Tail break frequency could serve as an index to the intensity of predation on lizard populations. It has since been used to attempt to estimate the amount of predation, although there are serious problems and limitations with the procedure (Schoener 1979). Efficient predators that leave no surviving prey obviously will not produce broken tails, but nevertheless may exert substantial predation pressures: broken and regenerated tails may therefore reflect lizard escape ability or predator inefficiency better than intensity of predation. Predator densities increase from north to south in western North America (Pianka 1986; Schall and Pianka 1980).

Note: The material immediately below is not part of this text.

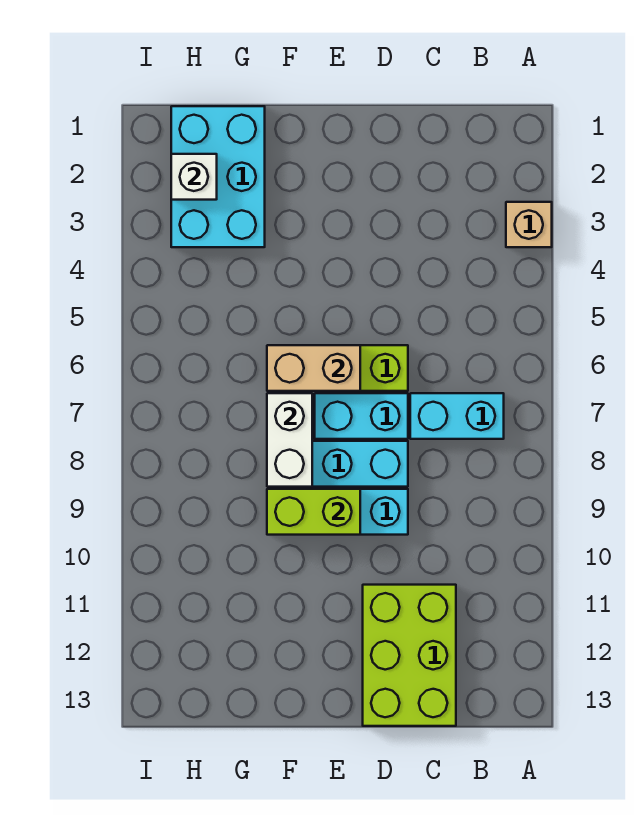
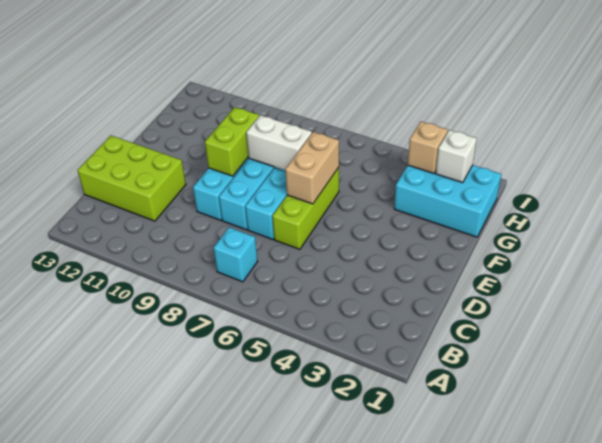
tan 1x1 brick [506,202,552,247] -> tan 1x1 brick moved to [408,122,448,173]
cyan 1x2 brick [410,393,504,439] -> cyan 1x1 brick [214,227,258,282]

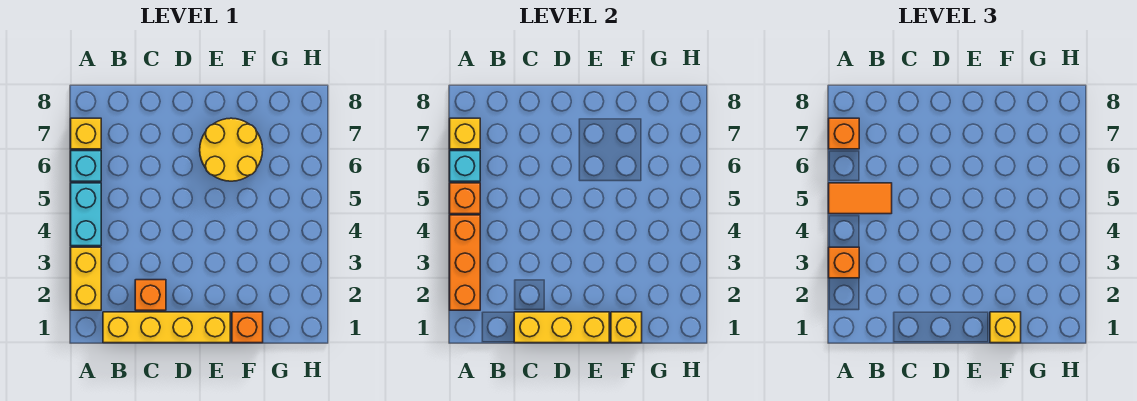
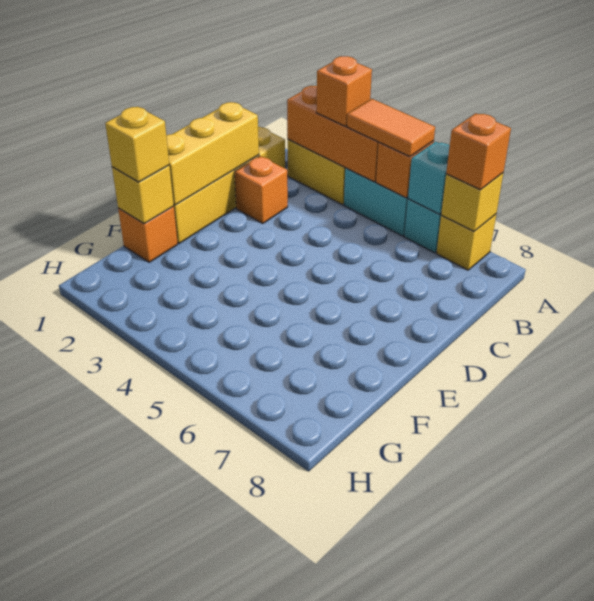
orange 1x2 tile [829,183,892,214] -> orange 1x2 tile turned to [347,99,435,157]
yellow 2x2 round brick [200,118,263,181] -> none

Correlated with this latitudinal increase in predation, frequencies of broken and regenerated tails are higher at southern sites than at northern localities among four of the five widely-distributed lizard species. In the well-studied species Cnemidophorus tigris, frequency of broken tails decreases with latitude; moreover, diversity of predator escape behaviors utilized among members of these various Cnemidophorus populations also increases with the frequency of broken and regenerated tails (Schall and Pianka 1980). A greater variety of escape tactics, a form of behavioral "aspect diversity" (Rand 1967), presumably reduces the ease with which predators can capture lizard prey.

In the Kalahari desert of southern Africa, juvenile lacertid lizards of the species Heliobolus lugubris employ an interesting anti-predator tactic involving deception known as Batesian mimicry (Huey and Pianka 1977b). These defenseless small lizards mimic noxious "Oogpister" beetles (the Afrikaans translates euphemistically as "eye squirter"), which emit pungent acids, aldehydes, and other chemicals when disturbed. Adult H. lugubris lizards are buff-colored and pale red, matching the color of Kalahari sands. Bodies of juveniles are jet black with white spots (juvenile tails are red matching the sand color). Whereas adults walk with a normal tetrapod lizard gait, with their backs undulating from side to side, juveniles walk stiff-legged, with backs arched vertically holding their reddish tails flat against the ground (this makes the tail difficult to detect). When pursued, young H. lugubris abandon their "beetle walk" and dart rapidly for cover, using normal lizard locomotion. As they reach a size of about 45-50 mm from snout to vent (the size of the largest oogpister beetles), these lizards "metamorphose" into the cryptic adult coloration and permanently abandon the stilt walk. The frequency of broken and regenerated tails is lower in juvenile H. lugubris than among closely related lacertids in the same habitats exposed to common predators, suggesting that this beetle mimicry does reduce predatory attacks.